Mr O’Neill said the Scottish government’s proposals to help transgender people gain greater representation on community boards undermine the rights women have under the Equality Act.

In a written decision handed down by the court on Friday, Lady Dorrian and her colleagues supported Mr O’Neill’s arguments.

Lady Dorrian, who made the decision, wrote that Scottish law violated the Equality Act 2010. She said the 2018 law “goes beyond” the legislative purview of Parliament Holyrood.

She wrote: “Including transgender women living as women in the definition of a woman, the 2018 Act combines and confuses two separate and distinct protected characteristics, and in one case clarifies the nature of the characteristic that should be protected.

“The Scottish Parliament could include an equal opportunity goal in community councils aimed at encouraging women’s representation.

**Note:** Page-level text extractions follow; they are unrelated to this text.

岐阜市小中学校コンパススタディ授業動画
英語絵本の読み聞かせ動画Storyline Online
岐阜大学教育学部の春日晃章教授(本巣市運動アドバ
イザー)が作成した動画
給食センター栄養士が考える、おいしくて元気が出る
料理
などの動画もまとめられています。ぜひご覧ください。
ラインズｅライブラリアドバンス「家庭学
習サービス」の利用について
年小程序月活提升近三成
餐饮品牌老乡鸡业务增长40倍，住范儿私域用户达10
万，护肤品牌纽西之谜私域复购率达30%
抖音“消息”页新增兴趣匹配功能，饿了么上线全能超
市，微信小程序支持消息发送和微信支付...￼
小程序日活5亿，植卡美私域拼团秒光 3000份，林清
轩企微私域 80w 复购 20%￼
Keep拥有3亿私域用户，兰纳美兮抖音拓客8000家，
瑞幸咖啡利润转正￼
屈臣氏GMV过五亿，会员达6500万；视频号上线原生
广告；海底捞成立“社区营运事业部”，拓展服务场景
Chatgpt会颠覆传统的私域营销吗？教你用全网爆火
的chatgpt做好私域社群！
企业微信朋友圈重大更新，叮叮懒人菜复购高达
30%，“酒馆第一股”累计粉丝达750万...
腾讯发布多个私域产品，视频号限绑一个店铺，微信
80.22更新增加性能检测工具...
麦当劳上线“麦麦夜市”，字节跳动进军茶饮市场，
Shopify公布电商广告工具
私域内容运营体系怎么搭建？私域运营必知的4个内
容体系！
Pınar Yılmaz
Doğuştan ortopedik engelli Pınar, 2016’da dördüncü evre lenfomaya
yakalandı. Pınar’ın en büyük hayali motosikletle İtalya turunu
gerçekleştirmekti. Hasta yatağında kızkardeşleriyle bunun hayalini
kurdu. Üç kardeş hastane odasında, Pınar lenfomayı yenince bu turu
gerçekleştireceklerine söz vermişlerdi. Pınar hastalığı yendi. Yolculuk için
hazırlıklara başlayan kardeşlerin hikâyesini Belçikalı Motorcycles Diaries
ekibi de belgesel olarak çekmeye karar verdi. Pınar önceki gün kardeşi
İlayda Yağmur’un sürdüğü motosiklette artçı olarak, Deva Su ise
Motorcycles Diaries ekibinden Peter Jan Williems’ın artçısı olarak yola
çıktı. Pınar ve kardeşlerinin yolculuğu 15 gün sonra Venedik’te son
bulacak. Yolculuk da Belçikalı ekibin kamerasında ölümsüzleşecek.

They could do so separately for any other protected characteristic, including gender reassignment.

“That’s not what they did. They chose to make the representation objective in relation to women, but expanded the definition of women to include only some of those who had a different protected characteristic.

“In any case, the definition of a woman adopted in the legislation includes those who have the protected sex characteristic of a woman, but only some of those who have a protected gender reassignment characteristic.

“He qualifies the last characteristic by protecting only those with this characteristic who also live as women.

“Lord Ordinary (Lady Wise) stated that the 2018 Act did not redefine the concept of “woman” for any other purpose than to “include transgender women as another category” of people who would benefit from an affirmative measure.

“Therein lies the catch: ‘transgender women’ is not a category for these purposes; it is not a protected characteristic, and for these reasons, the definition of “woman” adopted in the Act affects the nature of the protected characteristics, which are a reserved matter.

“Changing the definitions of protected characteristics, even with the aim of achieving the goal of gender recognition, is not allowed, and the 2018 Law has no legislative competence in this regard.

“For the above reasons, the claim is satisfied.”

The decision comes just 24 hours after Outer House judge Lord Sandison ruled that the government’s plans to allow people to “self-identify” when asked about their gender in this year’s census were legal.

Scottish government lawyers denied that Holyrood’s administration had acted illegally.

At a hearing last year, Scottish government lawyer Ruth Crawford QC said the law allows the Scottish government to legislate on the matter.

She said that the proposed new definition of the word “woman” would mean that the meaning of the word “woman” would be expanded.

It will cease to be “a woman of any age” and will include transgender women who have a protected gender reassignment characteristic under the Equality Act 2010.

Lady Wise agreed with the arguments made by a group of lawyers from the Scottish government.

She wrote that the development of the Scottish Government’s legal relationship with Westminster legislation meant that Edinburgh could legislate on the matter.

She said the proposed changes also did not violate the Equality Act 2010.

Lady Wise also wrote that her decision only affected the 2018 legislation and did not extend to other aspects of the transgender rights debate.

In her opinion, Lady Dorrian said that Lady Wise’s statement was still “valid”.

She added: “These observations continue to be valid. During the reinstatement hearing, certain statements were made regarding, for example, the Gender Recognition Act of 2004, which were critical of the process involved in obtaining a gender recognition certificate.

“Political issues of this kind are completely outside the scope of the case.”